───── RECORD EXTRACTS
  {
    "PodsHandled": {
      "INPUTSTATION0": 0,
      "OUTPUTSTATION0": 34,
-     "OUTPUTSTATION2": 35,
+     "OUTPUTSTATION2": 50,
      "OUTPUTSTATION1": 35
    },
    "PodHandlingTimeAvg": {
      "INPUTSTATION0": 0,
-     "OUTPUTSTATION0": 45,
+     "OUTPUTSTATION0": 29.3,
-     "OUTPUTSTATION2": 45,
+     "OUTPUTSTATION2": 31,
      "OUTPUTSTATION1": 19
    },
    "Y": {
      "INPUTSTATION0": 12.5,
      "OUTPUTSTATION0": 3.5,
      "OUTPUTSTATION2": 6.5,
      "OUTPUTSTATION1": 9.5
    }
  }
──────────
**WHAT YOU ARE ASKED TO DO**: Write the entries out once more, exactly as given.

**EXPECTED ANSWER**:
  {
    "PodsHandled": {
      "INPUTSTATION0": 0,
      "OUTPUTSTATION0": 34,
-     "OUTPUTSTATION2": 35,
+     "OUTPUTSTATION2": 50,
      "OUTPUTSTATION1": 35
    },
    "PodHandlingTimeAvg": {
      "INPUTSTATION0": 0,
-     "OUTPUTSTATION0": 45,
+     "OUTPUTSTATION0": 29.3,
-     "OUTPUTSTATION2": 45,
+     "OUTPUTSTATION2": 31,
      "OUTPUTSTATION1": 19
    },
    "Y": {
      "INPUTSTATION0": 12.5,
      "OUTPUTSTATION0": 3.5,
      "OUTPUTSTATION2": 6.5,
      "OUTPUTSTATION1": 9.5
    }
  }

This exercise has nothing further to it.